Financial chiefs from the world's seven richest countries on Saturday stopped short of recommending action on energy costs, in part because of differences on how severe an impact of oil price rises would have on their economies.
"Prospects are favourable and although risks remain, such as energy prices, overall the balance of risks to the outlook has improved," G7 officials said in a communique after their meeting in Washington.
European ministers appeared more anxious than their US counterparts about the threat from oil.
"The principal risk is the oil price risk," said French Finance Minister Nicolas Sarkozy.
His German counterpart Hans Eichel said he hoped planned output cuts by the Organisation of Petroleum Exporting Countries would not become a reality.
"The principal risk is the oil price risk"
French Finance Minister
But amid the apprehensions, there was overarching contentment with world growth this year that is forecast to come in at its fastest pace in four years.
The ministers sounded more sanguine about the economy's fortunes, saying the recovery "continued to strengthen and broaden" since they last met in Florida in February.
The G7 – the United States, Britain, Canada, France, Germany, Italy and Japan - met as key economies such as the United States and Japan show persuasive signs of gaining momentum.

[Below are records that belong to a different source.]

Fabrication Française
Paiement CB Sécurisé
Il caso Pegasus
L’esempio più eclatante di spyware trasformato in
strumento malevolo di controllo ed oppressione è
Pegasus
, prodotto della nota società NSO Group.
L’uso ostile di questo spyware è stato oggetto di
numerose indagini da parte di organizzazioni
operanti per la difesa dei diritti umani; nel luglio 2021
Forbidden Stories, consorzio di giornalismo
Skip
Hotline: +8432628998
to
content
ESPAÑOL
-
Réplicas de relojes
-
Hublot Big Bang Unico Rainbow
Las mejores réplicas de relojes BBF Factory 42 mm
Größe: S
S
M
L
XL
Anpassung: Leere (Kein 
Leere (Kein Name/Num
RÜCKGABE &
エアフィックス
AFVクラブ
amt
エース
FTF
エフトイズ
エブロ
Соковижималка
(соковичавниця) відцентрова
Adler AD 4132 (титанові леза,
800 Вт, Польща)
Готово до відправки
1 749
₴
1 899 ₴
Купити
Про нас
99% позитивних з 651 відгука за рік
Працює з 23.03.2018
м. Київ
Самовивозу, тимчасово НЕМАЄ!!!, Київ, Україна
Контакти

Besides energy prices, the potential impact of higher US interest rates had the G7 member nations apprehensive.
Brundesbank Vice President Juergen Stark said: "There are signs that the present situation of globally low interest rates does not necessarily have to persist."
The G7 members agreed to work for "sustained medium-term fiscal consolidation" as growth picks up, an apparent reference to tackling big budget deficits.